Objective a: Copy the reviews from the words "The authors present" through the words "are quite interesting.", swapping "BCD" for "block coordinate descent".

***** Document

NIPS 2017
Mon Dec 4th through Sat the 9th, 2017 at Long Beach Convention Center
Paper ID: 3132 Asynchronous Coordinate Descent under More Realistic Assumptions

### Reviewer 1

This paper proves the convergence of Async-CD under weaker assumptions than existing work for deterministic/stochastic CD with bounded/unbounded delay for convex / nonconvex objectives. In particular, this paper does not assume the independence between the sample coordinate i and the staleness. Overall, this paper considers a more realistic scenario while using Async-CD, which is very interesting to me. I would like to adjust my score based on authors' response. Major comments: - How does the \epsilon in Lemma 1 affect the convergence? - Authors claim that the steplength gets improved in this paper. But I did not find the way how to choose it in Theorem 3. - The theorem for Async-CD/SCD omits the constant factor in the convergence rate result. Based on my own checking the proof, since the steplength chosen in this paper is bounded by 1/\tau, it will bring additional complexity O(\tau / \epsilon), which does not bring speedup. Can authors explain this? Typos: - line 78: it ensures *that*. Also, every block is updated *at least* the specified frequency here IMHO. - line 180: lim_k should be lim_{k->infty}. This notation needs to be changed throughout the paper. - line 313: the inequality for "ab <=" - Eq (9): the def of \Delta^i is missing - Eq (17): the def of \bar{x^k} is missing

### Reviewer 2

The authors present an analysis of convergence for (asynchronous) BCD, under general assumptions. The paper is very well written, I really liked the way the authors introduced the topic, and presented their results. The description of the problem is very clear, the classical ODE analysis is also very well explained, and in general every step is carefully detailed. The proofs seem correct, the set of convergence results is important, and the techniques used (besides the classical Lyapunov functions) are quite interesting.

**********
***** Data lines

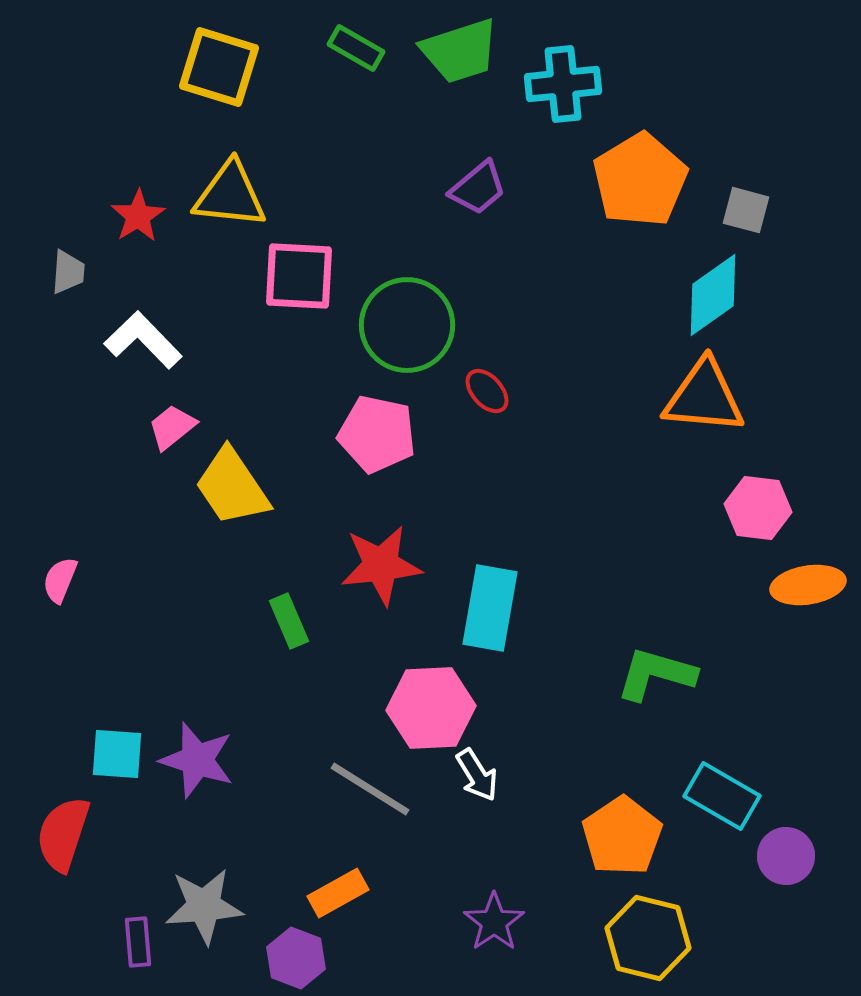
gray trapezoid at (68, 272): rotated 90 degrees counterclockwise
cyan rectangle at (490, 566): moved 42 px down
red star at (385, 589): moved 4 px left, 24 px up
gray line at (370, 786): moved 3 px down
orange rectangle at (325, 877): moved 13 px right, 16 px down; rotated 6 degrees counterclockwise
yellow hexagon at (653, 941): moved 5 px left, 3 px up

**********

Objective b: Render every line of the stored data records as a numbered list, skipping blank lines and leaving the pictures out.

Expected answer a:
The authors present an analysis of convergence for (asynchronous) block coordinate descent, under general assumptions. The paper is very well written, I really liked the way the authors introduced the topic, and presented their results. The description of the problem is very clear, the classical ODE analysis is also very well explained, and in general every step is carefully detailed. The proofs seem correct, the set of convergence results is important, and the techniques used (besides the classical Lyapunov functions) are quite interesting.

Expected answer b:
1. gray trapezoid at (68, 272): rotated 90 degrees counterclockwise
2. cyan rectangle at (490, 566): moved 42 px down
3. red star at (385, 589): moved 4 px left, 24 px up
4. gray line at (370, 786): moved 3 px down
5. orange rectangle at (325, 877): moved 13 px right, 16 px down; rotated 6 degrees counterclockwise
6. yellow hexagon at (653, 941): moved 5 px left, 3 px up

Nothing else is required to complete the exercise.